= What you need to do =
What is needed is an exact copy of the data that follows.

__________

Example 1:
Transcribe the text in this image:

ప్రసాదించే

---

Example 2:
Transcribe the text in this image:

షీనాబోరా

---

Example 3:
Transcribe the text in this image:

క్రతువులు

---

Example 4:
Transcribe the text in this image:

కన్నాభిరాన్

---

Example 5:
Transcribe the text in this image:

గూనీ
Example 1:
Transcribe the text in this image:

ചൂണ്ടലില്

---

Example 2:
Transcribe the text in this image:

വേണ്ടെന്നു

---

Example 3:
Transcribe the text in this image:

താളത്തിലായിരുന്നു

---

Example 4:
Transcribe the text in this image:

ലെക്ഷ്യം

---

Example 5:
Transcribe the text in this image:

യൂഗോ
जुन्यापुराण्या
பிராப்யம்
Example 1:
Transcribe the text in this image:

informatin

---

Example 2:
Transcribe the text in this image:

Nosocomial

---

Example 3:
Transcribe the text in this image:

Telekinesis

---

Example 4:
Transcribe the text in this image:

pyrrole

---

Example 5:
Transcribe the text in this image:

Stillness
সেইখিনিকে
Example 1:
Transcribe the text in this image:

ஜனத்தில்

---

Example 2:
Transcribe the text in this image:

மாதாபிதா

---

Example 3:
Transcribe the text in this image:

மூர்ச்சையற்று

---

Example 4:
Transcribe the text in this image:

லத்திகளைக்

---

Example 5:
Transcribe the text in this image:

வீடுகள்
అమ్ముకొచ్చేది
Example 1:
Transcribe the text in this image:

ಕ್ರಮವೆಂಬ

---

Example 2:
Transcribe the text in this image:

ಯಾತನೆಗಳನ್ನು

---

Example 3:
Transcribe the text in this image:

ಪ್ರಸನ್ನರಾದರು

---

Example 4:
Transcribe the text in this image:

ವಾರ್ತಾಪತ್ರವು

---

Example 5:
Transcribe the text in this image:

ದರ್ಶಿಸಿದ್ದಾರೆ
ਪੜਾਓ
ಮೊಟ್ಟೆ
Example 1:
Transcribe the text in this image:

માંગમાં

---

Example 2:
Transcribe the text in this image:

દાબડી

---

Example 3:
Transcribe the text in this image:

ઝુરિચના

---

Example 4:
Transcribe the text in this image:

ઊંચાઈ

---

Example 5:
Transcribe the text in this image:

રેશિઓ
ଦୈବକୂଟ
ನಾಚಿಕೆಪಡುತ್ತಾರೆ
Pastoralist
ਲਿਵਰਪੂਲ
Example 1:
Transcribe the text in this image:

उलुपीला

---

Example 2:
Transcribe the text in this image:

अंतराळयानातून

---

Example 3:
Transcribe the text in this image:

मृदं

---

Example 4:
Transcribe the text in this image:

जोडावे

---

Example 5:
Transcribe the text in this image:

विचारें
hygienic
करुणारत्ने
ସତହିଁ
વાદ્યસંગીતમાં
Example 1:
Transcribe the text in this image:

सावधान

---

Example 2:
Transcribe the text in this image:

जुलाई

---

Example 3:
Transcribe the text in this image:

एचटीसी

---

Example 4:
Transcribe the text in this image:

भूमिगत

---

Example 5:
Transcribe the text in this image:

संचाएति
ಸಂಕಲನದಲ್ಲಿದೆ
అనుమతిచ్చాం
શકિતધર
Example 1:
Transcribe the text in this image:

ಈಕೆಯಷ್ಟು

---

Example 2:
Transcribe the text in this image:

__________

= Answer to the problem =
Example 1:
Transcribe the text in this image:

ప్రసాదించే

---

Example 2:
Transcribe the text in this image:

షీనాబోరా

---

Example 3:
Transcribe the text in this image:

క్రతువులు

---

Example 4:
Transcribe the text in this image:

కన్నాభిరాన్

---

Example 5:
Transcribe the text in this image:

గూనీ
Example 1:
Transcribe the text in this image:

ചൂണ്ടലില്

---

Example 2:
Transcribe the text in this image:

വേണ്ടെന്നു

---

Example 3:
Transcribe the text in this image:

താളത്തിലായിരുന്നു

---

Example 4:
Transcribe the text in this image:

ലെക്ഷ്യം

---

Example 5:
Transcribe the text in this image:

യൂഗോ
जुन्यापुराण्या
பிராப்யம்
Example 1:
Transcribe the text in this image:

informatin

---

Example 2:
Transcribe the text in this image:

Nosocomial

---

Example 3:
Transcribe the text in this image:

Telekinesis

---

Example 4:
Transcribe the text in this image:

pyrrole

---

Example 5:
Transcribe the text in this image:

Stillness
সেইখিনিকে
Example 1:
Transcribe the text in this image:

ஜனத்தில்

---

Example 2:
Transcribe the text in this image:

மாதாபிதா

---

Example 3:
Transcribe the text in this image:

மூர்ச்சையற்று

---

Example 4:
Transcribe the text in this image:

லத்திகளைக்

---

Example 5:
Transcribe the text in this image:

வீடுகள்
అమ్ముకొచ్చేది
Example 1:
Transcribe the text in this image:

ಕ್ರಮವೆಂಬ

---

Example 2:
Transcribe the text in this image:

ಯಾತನೆಗಳನ್ನು

---

Example 3:
Transcribe the text in this image:

ಪ್ರಸನ್ನರಾದರು

---

Example 4:
Transcribe the text in this image:

ವಾರ್ತಾಪತ್ರವು

---

Example 5:
Transcribe the text in this image:

ದರ್ಶಿಸಿದ್ದಾರೆ
ਪੜਾਓ
ಮೊಟ್ಟೆ
Example 1:
Transcribe the text in this image:

માંગમાં

---

Example 2:
Transcribe the text in this image:

દાબડી

---

Example 3:
Transcribe the text in this image:

ઝુરિચના

---

Example 4:
Transcribe the text in this image:

ઊંચાઈ

---

Example 5:
Transcribe the text in this image:

રેશિઓ
ଦୈବକୂଟ
ನಾಚಿಕೆಪಡುತ್ತಾರೆ
Pastoralist
ਲਿਵਰਪੂਲ
Example 1:
Transcribe the text in this image:

उलुपीला

---

Example 2:
Transcribe the text in this image:

अंतराळयानातून

---

Example 3:
Transcribe the text in this image:

मृदं

---

Example 4:
Transcribe the text in this image:

जोडावे

---

Example 5:
Transcribe the text in this image:

विचारें
hygienic
करुणारत्ने
ସତହିଁ
વાદ્યસંગીતમાં
Example 1:
Transcribe the text in this image:

सावधान

---

Example 2:
Transcribe the text in this image:

जुलाई

---

Example 3:
Transcribe the text in this image:

एचटीसी

---

Example 4:
Transcribe the text in this image:

भूमिगत

---

Example 5:
Transcribe the text in this image:

संचाएति
ಸಂಕಲನದಲ್ಲಿದೆ
అనుమతిచ్చాం
શકિતધર
Example 1:
Transcribe the text in this image:

ಈಕೆಯಷ್ಟು

---

Example 2:
Transcribe the text in this image:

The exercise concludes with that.